EXTRAIT |
Avec un usage similaire à celui de Vigilio, mais sans nécessiter de patch personnel, Senioradom développe des technologies de capteurs intelligents et apprenants inspirés de ceux qui font fonctionner les alarmes dernière génération pour identifier les habitudes de vie d’une personne à domicile et détecter les comportements anormaux. Ainsi il sera possible d’identifier une immobilisation inhabituelle (chute, malaise), un déplacement incohérent ou tout autre signal indiquant peut-être une situation de détresse ou d’urgence.

Concernant ces deux dernières sociétés et leur dispositif, n’oublions pas qu’outre la technologie et les perspectives de développement économique, se pose une question d’ordre foncièrement humain : celle de la sécurité des personnes âgées vivant seules. La question de la chute est centrale dans ce contexte, quand on sait que même chez un senior en pleine forme et possession de ses moyens, une chute peut avoir des conséquences directes ou indirectes (moyen terme) dramatiques, y compris si les conséquences physiques n’engagent pas le pronostic vital : une perte d’autonomie qui peut être le déclencheur d’un rapide déclin et de réactions en chaine, processus dans lesquels le mental, sérieusement affecté, ne permet plus de reprendre le dessus.

ENREGISTREMENTS EXTRAITS |
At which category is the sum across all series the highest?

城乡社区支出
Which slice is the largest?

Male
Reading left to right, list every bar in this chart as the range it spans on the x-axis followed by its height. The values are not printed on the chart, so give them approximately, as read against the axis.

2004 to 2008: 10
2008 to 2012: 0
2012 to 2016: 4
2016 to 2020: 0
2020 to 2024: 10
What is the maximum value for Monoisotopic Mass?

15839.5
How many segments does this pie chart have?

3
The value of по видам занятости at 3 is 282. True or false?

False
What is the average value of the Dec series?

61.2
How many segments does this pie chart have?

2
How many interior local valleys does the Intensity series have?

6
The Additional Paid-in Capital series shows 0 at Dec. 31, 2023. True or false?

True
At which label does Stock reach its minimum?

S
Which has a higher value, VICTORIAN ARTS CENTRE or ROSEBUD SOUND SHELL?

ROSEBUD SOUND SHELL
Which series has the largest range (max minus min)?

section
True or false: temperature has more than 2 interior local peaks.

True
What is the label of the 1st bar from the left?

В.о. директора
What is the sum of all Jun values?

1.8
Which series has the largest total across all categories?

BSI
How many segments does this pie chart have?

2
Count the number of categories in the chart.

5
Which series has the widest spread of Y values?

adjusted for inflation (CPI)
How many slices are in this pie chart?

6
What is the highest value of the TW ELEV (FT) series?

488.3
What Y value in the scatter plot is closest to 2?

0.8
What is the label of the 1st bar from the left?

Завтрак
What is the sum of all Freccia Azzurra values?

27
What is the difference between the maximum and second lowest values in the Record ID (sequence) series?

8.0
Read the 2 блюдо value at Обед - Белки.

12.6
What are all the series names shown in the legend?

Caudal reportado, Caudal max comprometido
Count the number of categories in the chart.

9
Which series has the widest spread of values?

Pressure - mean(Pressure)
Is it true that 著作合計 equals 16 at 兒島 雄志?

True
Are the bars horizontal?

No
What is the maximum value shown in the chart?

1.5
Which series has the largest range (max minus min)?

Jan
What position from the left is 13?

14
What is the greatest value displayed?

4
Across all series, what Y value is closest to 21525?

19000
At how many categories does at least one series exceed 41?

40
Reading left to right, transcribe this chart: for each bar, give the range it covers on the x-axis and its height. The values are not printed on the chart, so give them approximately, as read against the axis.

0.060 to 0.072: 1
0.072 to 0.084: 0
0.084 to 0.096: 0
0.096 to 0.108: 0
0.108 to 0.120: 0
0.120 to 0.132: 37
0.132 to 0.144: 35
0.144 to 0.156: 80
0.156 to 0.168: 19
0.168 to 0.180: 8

SÉRIE D'EXERCICES |
[A] Énumérez toutes les situations que, selon l'extrait, Senioradom permettra d'identifier.
[B] Reproduisez à l'identique le passage de l'extrait qui commence par « Concernant ces deux » et se poursuit jusqu'à « reprendre le dessus. » inclus.
Les enregistrements forment un matériau indépendant de l'extrait.

RÉSULTATS SUCCESSIFS |
[A] une immobilisation inhabituelle (chute, malaise) ; un déplacement incohérent ; tout autre signal indiquant peut-être une situation de détresse ou d'urgence

[B]
Concernant ces deux dernières sociétés et leur dispositif, n’oublions pas qu’outre la technologie et les perspectives de développement économique, se pose une question d’ordre foncièrement humain : celle de la sécurité des personnes âgées vivant seules. La question de la chute est centrale dans ce contexte, quand on sait que même chez un senior en pleine forme et possession de ses moyens, une chute peut avoir des conséquences directes ou indirectes (moyen terme) dramatiques, y compris si les conséquences physiques n’engagent pas le pronostic vital : une perte d’autonomie qui peut être le déclencheur d’un rapide déclin et de réactions en chaine, processus dans lesquels le mental, sérieusement affecté, ne permet plus de reprendre le dessus.